A consciência coletiva é um segundo milagre, que nos
permite entender algo que alguém escreveu a dez mil quilômetros ou há quatro
mil anos. O milagre que nos permite não apenas ler o que o mundo nos diz mas
também escrever sobre ele. Vivemos mergulhados numa ignorância protetora, não
sabemos 99% dos processos que agora mesmo estão fervilhando atarefados dentro
do nosso corpo (circulação, respiração, digestão, guerra do sistema imunológico
contra os exércitos insones de vírus que tentam nos fazer naufragar).
(...) ou
se alguém,
de volta pra casa,
uma hora depois de sair,
sentisse,
de repente,
estar... mil e setecentos quilômetros à frente,
por causa da rotação da Terra...
(pág. 69)
Não, não sabemos. Vivemos num casulo de individualidade
que nos escuda contra “o céu que nos protege”, que nos abriga contra “o som ao
redor”, que nos mantém abençoadamente ignorantes de tudo que não somos capazes
de abarcar, de conter, de comportar.
Por isto são importantes estes registros das coisas
irrelevantes da vida concreta, de toda coisinha (como dizia Augusto dos Anjos)
“tísica, tênue, mínima, raquítica”, porque quem quiser que sonhe com a
permanência, mas para elas a sua glória é passar.
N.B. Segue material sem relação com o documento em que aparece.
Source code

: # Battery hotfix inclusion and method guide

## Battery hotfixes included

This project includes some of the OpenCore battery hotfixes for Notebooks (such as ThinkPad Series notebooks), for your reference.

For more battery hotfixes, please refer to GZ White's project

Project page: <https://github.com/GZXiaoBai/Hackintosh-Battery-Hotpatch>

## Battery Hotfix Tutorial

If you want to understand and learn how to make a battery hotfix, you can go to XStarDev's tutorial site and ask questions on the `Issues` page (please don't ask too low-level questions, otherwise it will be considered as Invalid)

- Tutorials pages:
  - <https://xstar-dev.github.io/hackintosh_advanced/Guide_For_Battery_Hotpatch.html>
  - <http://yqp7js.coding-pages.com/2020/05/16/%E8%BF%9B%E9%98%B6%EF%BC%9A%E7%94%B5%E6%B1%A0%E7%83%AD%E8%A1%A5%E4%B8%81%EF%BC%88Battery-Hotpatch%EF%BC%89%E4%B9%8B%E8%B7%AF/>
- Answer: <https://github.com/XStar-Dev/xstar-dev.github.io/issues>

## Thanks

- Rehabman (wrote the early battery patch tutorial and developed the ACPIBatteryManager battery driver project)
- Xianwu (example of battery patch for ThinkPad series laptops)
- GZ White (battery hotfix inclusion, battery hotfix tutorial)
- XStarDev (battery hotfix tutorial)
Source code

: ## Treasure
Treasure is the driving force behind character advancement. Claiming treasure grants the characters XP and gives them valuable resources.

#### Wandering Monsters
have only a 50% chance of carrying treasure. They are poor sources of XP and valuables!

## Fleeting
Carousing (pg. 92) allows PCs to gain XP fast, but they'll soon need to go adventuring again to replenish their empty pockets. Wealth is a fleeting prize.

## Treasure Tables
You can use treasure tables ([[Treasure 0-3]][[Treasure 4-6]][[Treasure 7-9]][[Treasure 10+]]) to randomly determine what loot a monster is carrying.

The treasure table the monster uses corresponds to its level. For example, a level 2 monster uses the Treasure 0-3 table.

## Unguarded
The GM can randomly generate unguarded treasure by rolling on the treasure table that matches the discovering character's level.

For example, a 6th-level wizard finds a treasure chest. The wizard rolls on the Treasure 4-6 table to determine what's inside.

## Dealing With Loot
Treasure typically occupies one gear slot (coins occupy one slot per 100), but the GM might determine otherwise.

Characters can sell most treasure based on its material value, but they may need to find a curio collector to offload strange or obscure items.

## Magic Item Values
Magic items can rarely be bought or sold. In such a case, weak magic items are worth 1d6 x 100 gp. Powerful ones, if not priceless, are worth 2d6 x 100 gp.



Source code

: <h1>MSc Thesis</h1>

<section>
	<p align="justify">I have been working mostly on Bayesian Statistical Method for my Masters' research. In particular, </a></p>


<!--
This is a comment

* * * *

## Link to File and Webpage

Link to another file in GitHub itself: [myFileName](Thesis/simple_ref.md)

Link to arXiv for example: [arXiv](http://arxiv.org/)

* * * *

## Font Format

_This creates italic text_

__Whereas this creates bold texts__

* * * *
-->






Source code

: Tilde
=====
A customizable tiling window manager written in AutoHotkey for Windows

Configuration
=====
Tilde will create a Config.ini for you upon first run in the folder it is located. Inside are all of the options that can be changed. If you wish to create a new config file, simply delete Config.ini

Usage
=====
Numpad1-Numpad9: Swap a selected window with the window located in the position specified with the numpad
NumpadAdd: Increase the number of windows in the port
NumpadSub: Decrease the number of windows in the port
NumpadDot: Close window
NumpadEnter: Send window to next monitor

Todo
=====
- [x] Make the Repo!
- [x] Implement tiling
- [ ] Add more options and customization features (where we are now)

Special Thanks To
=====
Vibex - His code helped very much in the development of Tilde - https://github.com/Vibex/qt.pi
(...) o que o faz ...maior que aquele da foto em que se vê Nova Iorque
e seu mundo ao fundo,
entre o rastro,
n’água,
de um barco – no primeiro plano – que acaba de passar,
e o de vapor,
que ele deixou
no ar.
(pág. 79)
Se nossa vocação fosse a permanência e a imortalidade, a
morte seria a derrota, o fracasso; mas sabemos que não é assim. A nossa vocação
é a passagem. É o fluxo, é o desfile. A Arte fica, e só fica porque nós
passamos. O que salva nossas alegorias é que não somos um Bloco Do Eu Sozinho,
somos uma “mocidade independente” que não desfila para “a injustiça dos prêmios”,
mas para não deixar o samba morrer.
É sempre um belo momento meu, esse, em que vejo sua mente extraordinária dando uma rasante num livro meu.